“Ma fille, c’est une escroc !” me confie un père. Cette dernière n’ouvre pas beaucoup ses livres, apprend vaguement ses leçons, travaille un poil plus pour les contrôles, et a 15 de moyenne.

Qu’est-ce qui donne parfois l’impression que les surdoué.e.s sont des escrocs ? Leur facilité déconcertante, du point de vue des autres, à souvent apprendre et comprendre à la vitesse de la lumière avec le moins d’efforts visibles.

C’est d’ailleurs ce qui nourrit deux malentendus considérables.

Le premier est le suivant : les surdoué.e.s n’ont pour ainsi dire jamais l’impression de faire quelque chose de particulièrement remarquable là où les autres voient des facilités (les fameuses facilités ou capacités des surdoué.e.s), un don ou même du génie. Eux, elles, font simplement quelque chose qu’ils/elles aiment et/ou qu’ils/elles font de manière très efficace.

Le dernier terme à la mode pour parler des personnes qui fonctionnent sur ce mode particulier est de dire qu’ils sont à “haut potentiel”, avec l’injonction que ça trimbale : être à la hauteur de ce potentiel.

Écoutons la maman de Chiara : “Je ne comprends pas, elle a vraiment des facilités, une super mémoire, et elle n’a que 14 de moyenne, elle pourrait faire mieux, elle pourrait avoir 16 !”

Oui bien sûr, 18 même. Elle pourrait. Mais pourquoi faire au juste ? Et surtout, pour qui ? Pour elle ? Non, Chiara travaille peu et a 14 de moyenne, le temps qu’il lui reste elle le passe à lire des pavés (en ce moment c’est Harry Potter), regarder des séries, jouer au foot, discuter avec ses copains et ses copines, dessiner et jouer du piano. Bref, elle vit. Elle passe de nombreuses heures au collège, elle fait ses devoirs en ne travaillant rarement plus de 30 ou 45 minutes, et elle a 14 de moyenne. Pourquoi, pour qui, faudrait-il qu’elle en fasse davantage ?

Que nous dit le père d’Esteban ? “Il a du potentiel, il faut qu’il l’exploite ! Mais il ne travaille pas assez, vous vous rendez compte, il ne travaille même pas 1h par jour en rentrant du lycée ! Il faudrait qu’il travaille au moins 2h, il a le bac à la fin de l’année quand même !”

Je dirais même, il aura le bac, avec 13 de moyenne. Mais ça ne se mesure pas en temps de travail. Un.e personne peut mettre 30 minutes à faire quelque chose qui prendra 1h en moyenne aux autres et 1h30 pour quelques un.e.s. Ce n’est pas la quantité de travail qui en définit la qualité.

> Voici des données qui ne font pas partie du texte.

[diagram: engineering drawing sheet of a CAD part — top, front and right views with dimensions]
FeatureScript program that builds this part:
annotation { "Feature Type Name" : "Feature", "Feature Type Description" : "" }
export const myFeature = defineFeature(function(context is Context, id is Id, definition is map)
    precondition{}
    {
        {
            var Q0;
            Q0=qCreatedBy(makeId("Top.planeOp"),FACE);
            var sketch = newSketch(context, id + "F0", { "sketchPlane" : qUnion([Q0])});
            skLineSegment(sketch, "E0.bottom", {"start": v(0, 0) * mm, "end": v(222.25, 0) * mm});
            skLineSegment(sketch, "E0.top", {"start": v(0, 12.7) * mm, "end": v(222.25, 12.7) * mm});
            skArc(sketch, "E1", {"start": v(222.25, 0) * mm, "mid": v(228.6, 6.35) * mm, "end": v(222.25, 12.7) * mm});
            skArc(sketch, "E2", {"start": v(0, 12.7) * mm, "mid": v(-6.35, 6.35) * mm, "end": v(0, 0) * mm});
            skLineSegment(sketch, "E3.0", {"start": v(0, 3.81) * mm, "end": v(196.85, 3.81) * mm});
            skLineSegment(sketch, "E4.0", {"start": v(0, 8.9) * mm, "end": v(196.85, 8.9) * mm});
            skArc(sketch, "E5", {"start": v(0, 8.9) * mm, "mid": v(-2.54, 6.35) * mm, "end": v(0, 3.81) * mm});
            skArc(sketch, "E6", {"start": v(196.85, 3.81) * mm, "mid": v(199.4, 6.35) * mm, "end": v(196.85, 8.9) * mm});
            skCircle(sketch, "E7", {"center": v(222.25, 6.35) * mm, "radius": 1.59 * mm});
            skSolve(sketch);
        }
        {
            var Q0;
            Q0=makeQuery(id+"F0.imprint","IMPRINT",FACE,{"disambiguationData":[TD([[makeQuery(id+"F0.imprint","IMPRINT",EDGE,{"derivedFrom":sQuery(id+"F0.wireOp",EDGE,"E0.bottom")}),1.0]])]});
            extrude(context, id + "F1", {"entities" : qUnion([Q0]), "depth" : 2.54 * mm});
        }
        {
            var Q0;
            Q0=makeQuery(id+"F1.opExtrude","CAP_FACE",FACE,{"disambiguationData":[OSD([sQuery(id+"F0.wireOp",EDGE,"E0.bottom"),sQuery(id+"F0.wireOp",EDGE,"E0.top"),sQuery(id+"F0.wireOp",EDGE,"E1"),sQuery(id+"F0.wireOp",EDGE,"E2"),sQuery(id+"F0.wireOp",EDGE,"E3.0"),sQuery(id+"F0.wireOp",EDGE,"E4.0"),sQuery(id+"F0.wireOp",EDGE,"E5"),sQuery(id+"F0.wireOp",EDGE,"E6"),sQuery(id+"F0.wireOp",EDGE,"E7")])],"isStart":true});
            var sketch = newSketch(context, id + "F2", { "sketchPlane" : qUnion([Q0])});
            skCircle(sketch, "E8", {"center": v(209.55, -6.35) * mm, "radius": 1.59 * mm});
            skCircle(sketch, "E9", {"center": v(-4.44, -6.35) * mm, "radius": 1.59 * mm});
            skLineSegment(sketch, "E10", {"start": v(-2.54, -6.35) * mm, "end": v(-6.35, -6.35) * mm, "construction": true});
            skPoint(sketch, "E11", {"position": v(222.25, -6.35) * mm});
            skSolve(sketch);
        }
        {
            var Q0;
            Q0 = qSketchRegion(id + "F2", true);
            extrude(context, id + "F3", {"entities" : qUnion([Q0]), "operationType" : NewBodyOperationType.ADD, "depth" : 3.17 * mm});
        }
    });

Deuxième malentendu : les surdoué.e.s ne sont pas des machines ayant la science infuse.

C’est indéniable, très souvent, leur intuition et leur possibilité d’apprentissage avec de moindres efforts que les autres leur permettent d’apprendre vite et bien.

Mais, et il est de taille, elles/ils apprennent souvent vite et bien quand elles/ils aiment ce qu’il y a à apprendre. C’est un facteur de corrélation essentiel qu’on a tendance à vite oublier ! Tout être humain, et a fortiori les surdoué.e.s, apprennent beaucoup plus facilement et mieux quelque chose qui leur plait vraiment, et quand ils/elles aiment les enseignant.e.s. L’affection portée ou non à un.e prof va affecter, plus ou moins selon le/la prof, la matière, celui/celle qui apprend, son apprentissage.

D’autre part, les méthodologies de travail, par exemple toute chose ressemblant de près ou de loin à une dissertation, c’est à dire au développement construit et structuré d’une pensée et/ou de connaissances, n’est pas vraiment intuitif. Comme les autres, les surdoué.e.s vont devoir apprendre comment on fait. Et là, c’est souvent dans le décalage avec les autres entre leurs apprentissages possiblement fulgurants et la nécessité d’apprendre une méthode, qui donne, et en premier lieu à eux/elles-même, l’impression d’être bêtes.

On aurait un potentiel et finalement il n’est pas sans limite ? Heureusement ! Ce serait l’ennui mortel assuré, plus rien à apprendre, plus aucune difficultés à surmonter, du facile tout le temps. Une horreur en somme…

Mais là encore, si on prend le temps d’entendre le désarroi de ces jeunes, ou de ces adultes, qui ont tout à coup l’impression que la magie n’opère plus, qu’on se serait trompé, qu’ils/elles sont idiot.e.s en fait, puis celui de travailler avec eux/elles sur ce qui bloque ; leur intuition et leur fulgurance d’apprentissage reviendront alors au galop.

Les surdoué.e.s ne sont pas des escrocs, mais ils/elles n’en sont pas moins souvent bluffant.e.s.